Frase: “Eu preferiria enlouquecer a sentir prazer”

  • ESCOLA CIRENAICA: Fundador: Aristipo de Cirene. Rejeitaram as investigações filosóficas. Para eles: o prazer é um bem em si mesmo.

 

  • ESCOLA MEGÁRICA: Fundador: Euclides de Mégara. Doutrina: a única realidade é o bem. A virtude e a felicidade dependem do bem.

 

 

CONCLUSÃO

Eis o Sócrates que até o presente momento se apresentou a mim, por meio das leituras realizadas em alguns poucos textos traduzidos para a língua portuguesa e outros de filósofos nacionais.

É com extremo prazer que redescubro, mesmo a pequenos passos, o gozo da produção literária, que na verdade dever-se-ia chamar organização sistemática do complexo idealístico-lógico-prático personalizado. Devido à impropriedade deste conceito, prefiro entendê-lo como expressão do pensamento em processo, ainda não acabado, em expansão.

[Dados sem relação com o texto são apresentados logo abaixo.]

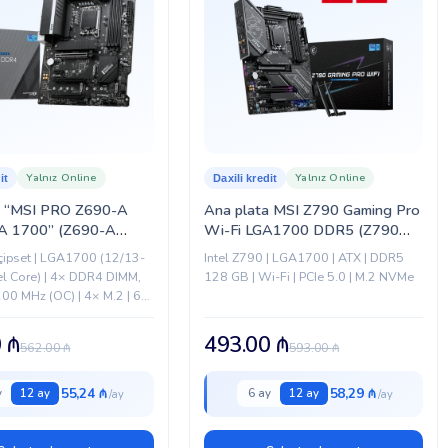
borcu olmamalıdır. Bu şərtlər daxilində müraciət ünvanlanır,
ılır. Daha ətraflı
buradan
baxa bilərsiniz.
radan
baxa bilərsiniz.
Yalnız Online
Yalnız Online
it
Daxili kredit
a “MSI PRO Z690-A
Ana plata MSI Z790 Gaming Pro
A 1700” (Z690-A
Wi-Fi LGA1700 DDR5 (Z790
Pro)
 çipset | LGA1700 (12/13-
Intel Z790 | LGA1700 | ATX | DDR5
tel Core) | 4× DDR4 DIMM,
128 GB | Wi-Fi | PCIe 5.0 | M.2 NVMe
00 MHz (OC) | 4× M.2 | 6×
| PCIe 5.0 x16...
0
₼
493.00
₼
562.00
₼
593.00
₼
55,24 ₼
58,29 ₼
y
12 ay
6 ay
12 ay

As buscas e as fontes fizeram-me perceber Sócrates sob outra ótica, mais próximo, mais presente, pois até o momento não tinha lido com tanto afinco os textos que versam a seu respeito. O fenômeno massificador que Sócrates causa em qualquer um que entre em contato com o “seu mundo” (que na verdade é daqueles que sobre ele escreveram) é impressionante, perdendo em seus efeitos e em sua grandeza apenas para poucos homens, dentre eles Jesus Cristo (o qual não só é o maiêuta como também é O gerador).

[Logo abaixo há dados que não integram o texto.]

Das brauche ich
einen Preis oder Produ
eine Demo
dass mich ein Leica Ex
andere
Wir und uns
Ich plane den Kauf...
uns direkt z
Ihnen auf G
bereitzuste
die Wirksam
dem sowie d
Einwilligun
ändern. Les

Apesar dos paradoxos que ele deixou bem evidentes entre sua filosofia e prática, sua clareza, força argumentativa, disposição em aprender, persistência na busca da verdade e da definição por excelência são as lições que julgo ter aprendido com as poucas leituras que fiz a seu respeito. Espero que o desenvolvimento e segmento dos textos socráticos possam amadurecer este pequeno trabalho; na verdade, estou ansioso para ler os textos de alguns colegas, o que muito contribuirá para o debate, diálogo e aprendizado em nosso município, mais especificamente os integrantes do NESSA. Fico grato a Deus que nos manifesta ensinos em muitas fontes extra-bíblicas. Agradeço a Deus pelo que aprendi de e com “Sócrates”.

 

REFERÊNCIAS 

DURANT, Will. A História da Filosofia. Tradução: Luiz Carlos do Nascimento Silva.São Paulo: Nova Cultural: 2000.

GHEDIN, Evandro. A Filosofia e o Filosofar. São Paulo: Uniletras, 2003.

HUISMAN, Denis. Sócrates. [Tradução de Nicolás Nyimi Campanário]. São Paulo: Edições Loyola, 2006.

MONDIN, Batista. Curso de Filosofia. Volume 1. [Tradução do italiano de Benôni Lemos; revisão de João Bosco Lavor Medeiros. 13ª Edição. São Paulo: Paulus, 2005.

__________. Introdução à Filosofia: Problemas, sistemas, autores, obras. [Tradução de J. Renard; revisão técnica de Danilo Morales; revisão literária de Luiz Antônio Miranda]. 15ª edição. São Paulo: Paulus: 2004.

PLATÃO. Apologia de Sócrates / Baquete (texto integral). Tradução: Jean Melville. São Paulo: Martin Claret, 2007.